Au terme de l’année scolaire 2025-2026, la Direction préfectorale de l’éducation (DPE) de N’Zérékoré dresse un diagnostic sans complaisance des maux qui rongent le système éducatif local. Entre le manque de motivation et de qualification d’une partie du personnel enseignant, le désintérêt des parents dans le suivi scolaire et la pratique généralisée de l’école buissonnière par les élèves, les embûches ont été nombreuses.
Dans un entretien accordé à notre rédaction, le Directeur préfectoral de l’éducation, Yozilé Kolomou, revient sur ces défis majeurs tout en saluant un taux de réussite préfectoral approchant les 60 % aux examens nationaux de la session 2026.
Le personnel enseignant en question : entre manque de volonté et de compétences
Pour le premier responsable de l’éducation de la préfecture, l’un des obstacles les plus critiques réside dans la gestion des enseignants. Il déplore la présence dans les effectifs de personnels ayant choisi l’enseignement par dépit plutôt que par vocation.

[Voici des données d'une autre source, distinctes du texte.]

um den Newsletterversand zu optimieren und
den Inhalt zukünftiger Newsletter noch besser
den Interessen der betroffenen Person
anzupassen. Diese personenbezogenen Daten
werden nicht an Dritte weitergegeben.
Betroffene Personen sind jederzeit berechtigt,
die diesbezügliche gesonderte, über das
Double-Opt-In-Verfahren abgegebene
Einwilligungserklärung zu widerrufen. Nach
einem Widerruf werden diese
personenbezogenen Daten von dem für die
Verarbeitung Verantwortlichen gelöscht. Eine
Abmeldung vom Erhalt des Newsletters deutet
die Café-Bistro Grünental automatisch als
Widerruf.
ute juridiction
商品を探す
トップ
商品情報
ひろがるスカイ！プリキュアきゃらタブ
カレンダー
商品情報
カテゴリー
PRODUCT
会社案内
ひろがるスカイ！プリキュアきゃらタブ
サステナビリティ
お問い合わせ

« Nous gérons un personnel enseignant parmi lequel beaucoup ne s’intéressent pas à leurs activités. Il y a des enseignants difficiles à gérer. C’est un défi qui demande une véritable prise de conscience pour qu’ils sachent que choisir ce métier n’est pas le fruit du hasard. Avant, on disait : n’est pas enseignant qui le veut mais qui le peut ». Mais dans le lot aujourd’hui, vous trouvez des gens qui sont passés partout : n’ayant pas trouvé de quoi vivre ailleurs, ils se sont faits enseignants », a-t-il dressé.
Pour limiter les dégâts sur le niveau des élèves, Yozilé Kolomou explique avoir misé sur un suivi pédagogique de proximité tout au long de l’année.

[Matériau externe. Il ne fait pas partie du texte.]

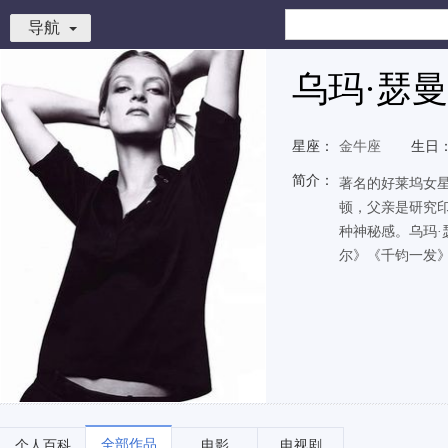
导航
乌玛·瑟曼
星座：
金牛座
生日
简介：
著名的好莱坞女星
顿，父亲是研究
种神秘感。乌玛
尔》《千钧一发
全部作品
个人百科
电影
电视剧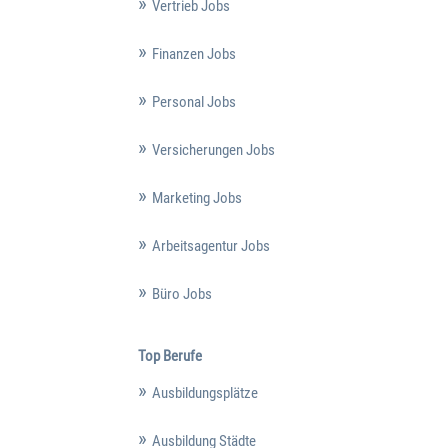
Vertrieb Jobs
Finanzen Jobs
Personal Jobs
Versicherungen Jobs
Marketing Jobs
Arbeitsagentur Jobs
Büro Jobs
Top Berufe
Ausbildungsplätze
Ausbildung Städte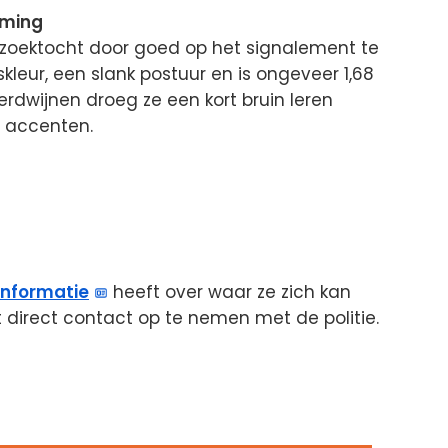
eming
 zoektocht door goed op het signalement te
skleur, een slank postuur en is ongeveer 1,68
dwijnen droeg ze een kort bruin leren
e accenten.
informatie
heeft over waar ze zich kan
 direct contact op te nemen met de politie.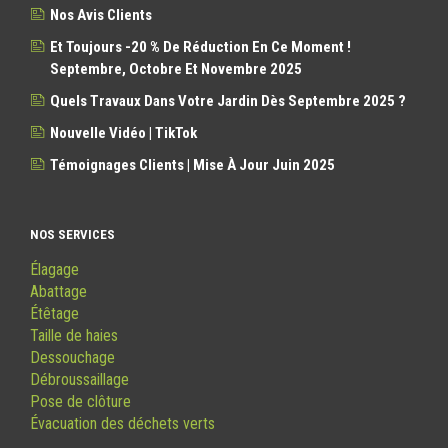
Nos Avis Clients
Et Toujours -20 % De Réduction En Ce Moment !
Septembre, Octobre Et Novembre 2025
Quels Travaux Dans Votre Jardin Dès Septembre 2025 ?
Nouvelle Vidéo | TikTok
Témoignages Clients | Mise À Jour Juin 2025
NOS SERVICES
Élagage
Abattage
Étêtage
Taille de haies
Dessouchage
Débroussaillage
Pose de clôture
Évacuation des déchets verts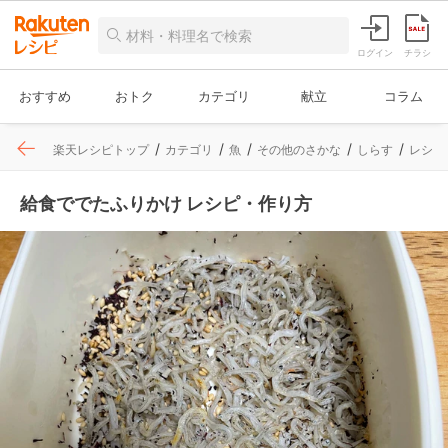
ログイン
チラシ
おすすめ
おトク
カテゴリ
献立
コラム
楽天レシピトップ
カテゴリ
魚
その他のさかな
しらす
レシピ
給食ででたふりかけ レシピ・作り方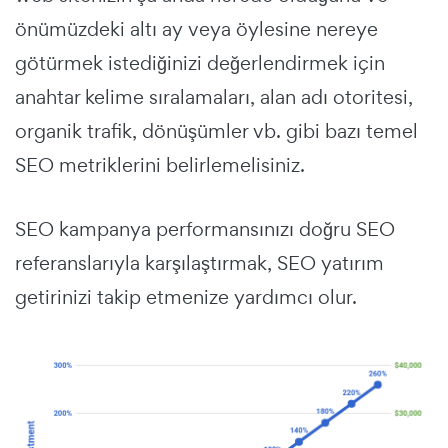
önümüzdeki altı ay veya öylesine nereye
götürmek istediğinizi değerlendirmek için
anahtar kelime sıralamaları, alan adı otoritesi,
organik trafik, dönüşümler vb. gibi bazı temel
SEO metriklerini belirlemelisiniz.
SEO kampanya performansınızı doğru SEO
referanslarıyla karşılaştırmak, SEO yatırım
getirinizi takip etmenize yardımcı olur.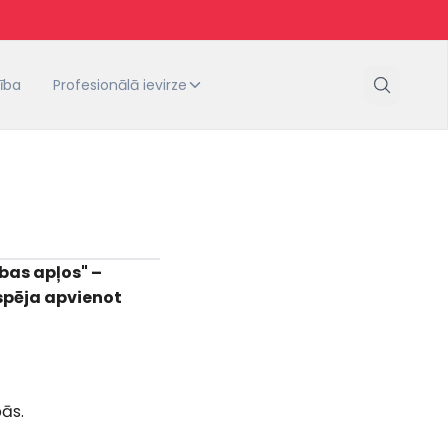
tība
Profesionālā ievirze
bas apļos" –
spēja apvienot
pās.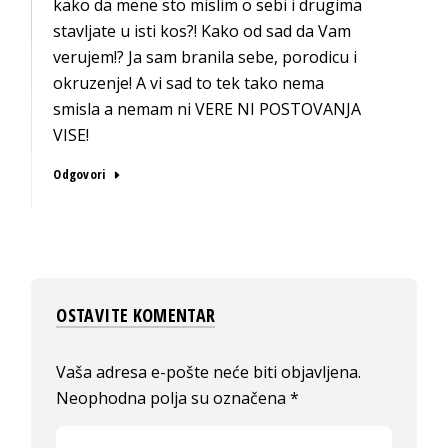
kako da mene sto mislim o sebi i drugima
stavljate u isti kos?! Kako od sad da Vam
verujem!? Ja sam branila sebe, porodicu i
okruzenje! A vi sad to tek tako nema
smisla a nemam ni VERE NI POSTOVANJA
VISE!
Odgovori
OSTAVITE KOMENTAR
Vaša adresa e-pošte neće biti objavljena.
Neophodna polja su označena
*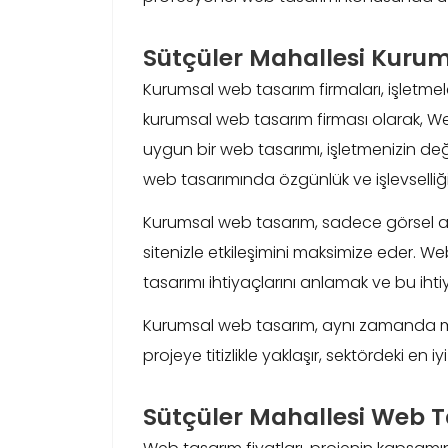
Sütçüler Mahallesi Kuru
Kurumsal web tasarım firmaları, işletmeleri
kurumsal web tasarım firması olarak, We
uygun bir web tasarımı, işletmenizin değe
web tasarımında özgünlük ve işlevselliği 
Kurumsal web tasarım, sadece görsel açı
sitenizle etkileşimini maksimize eder. We
tasarımı ihtiyaçlarını anlamak ve bu iht
Kurumsal web tasarım, aynı zamanda mark
projeye titizlikle yaklaşır, sektördeki en 
Sütçüler Mahallesi Web T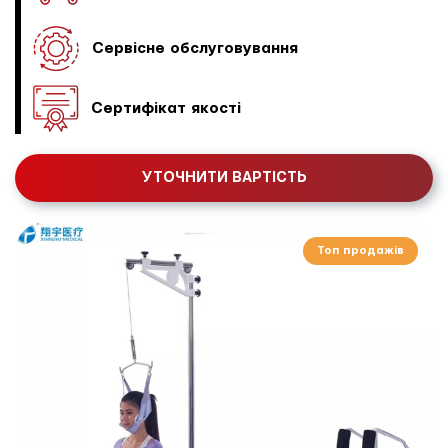
Сервісне обслуговування
Сертифікат якості
УТОЧНИТИ ВАРТІСТЬ
Топ продажів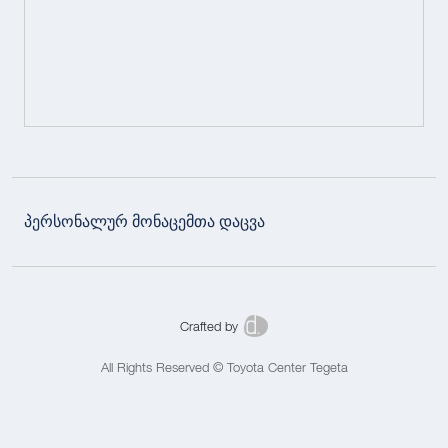
პერსონალურ მონაცემთა დაცვა
Crafted by
All Rights Reserved © Toyota Center Tegeta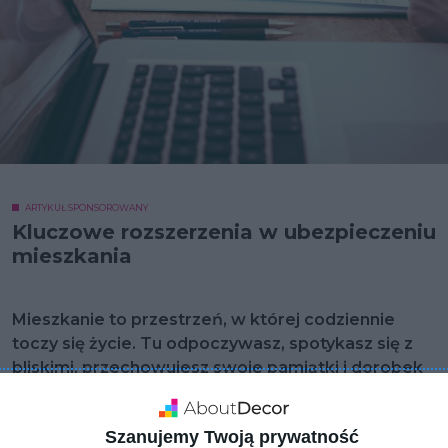
ARTYKUŁ SPONSOROWANY
Kluczowe rozszerzenia w ubezpieczeniu
mieszkania
Mieszkanie to przestrzeń, w której codziennie
toczy się życie. Tu odpoczywasz, spotykasz się z
bliskimi, przechowujesz swoje pamiątki i dorobek
wielu lat. Warto więc zadbać, by było ono
odpowiednio chronione. Nie tylko od najbardziej
Szanujemy Twoją prywatność
oczywistych zagrożeń, ale także od tych, które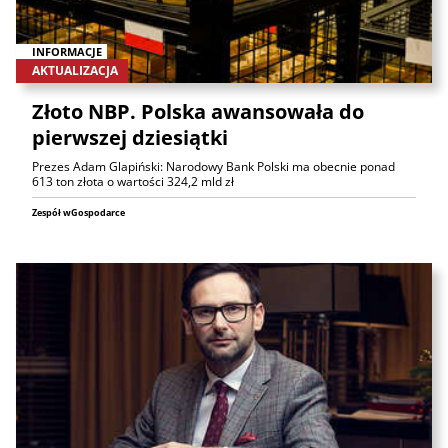
INFORMACJE
AKTUALIZACJA
Złoto NBP. Polska awansowała do
pierwszej dziesiątki
Prezes Adam Glapiński: Narodowy Bank Polski ma obecnie ponad
613 ton złota o wartości 324,2 mld zł
Zespół wGospodarce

« Il y en a qui ont la bonne volonté mais n’ont pas les compétences, alors que d’autres ont les compétences mais n’ont pas la volonté. C’est pourquoi, tout au long de l’année, nous les avons suivis à travers des encadrements pédagogiques, des inspections régulières et des actions de sensibilisation au sein des écoles parrainées par les cadres de la DPE. Cela a été l’une de nos priorités », révèle-t-il.
Démission des parents et école buissonnière : un cocktail néfaste
Au-delà du corps enseignant, le Directeur préfectoral pointe du doigt la responsabilité directe des familles et le comportement irresponsable de nombreux apprenants. Il lance un appel pressant au réveil de l’autorité parentale à domicile.
« Tant que nous travaillons mais que les parents d’élèves ne suivent pas leurs enfants par un contrôle régulier, nous n’avancerons pas. Je peux dire que le plus gros défi à relever se situe du côté des parents d’élèves. Il serait indispensable que chaque parent s’implique dans l’accompagnement des enfants de la maison à l’école, et de l’école à la maison.
L’élève lui-même n’a souvent pas conscience que ce qu’il est en train de faire aujourd’hui, c’est pour son propre avenir. Beaucoup font l’école buissonnière : ils portent la tenue le matin, ils quittent la maison en laissant croire aux parents qu’ils partent en classe, mais ils ne vont pas à l’école. Ce genre de comportement affecte négativement les résultats en fin d’année », a-t-il lancé.
Un motif de satisfaction : près de 60 % de réussite aux examens nationaux
Malgré ce contexte précaire et les lourds défis structurels qui ont pesé sur l’organisation des épreuves, la DPE de N’Zérékoré se félicite du bilan global de sa circonscription.
De l’examen d’entrée en 7ème année (CEE) jusqu’au Baccalauréat unique en passant par le BEPC, la préfecture a enregistré un taux de réussite moyen de près de 60 % pour cette session 2026 — une performance jugée encourageante au vu des embûches traversées durant l’année scolaire.
Depuis N’Zérékoré, JOB BEAVOGUI, pour Lerevelateur224.com.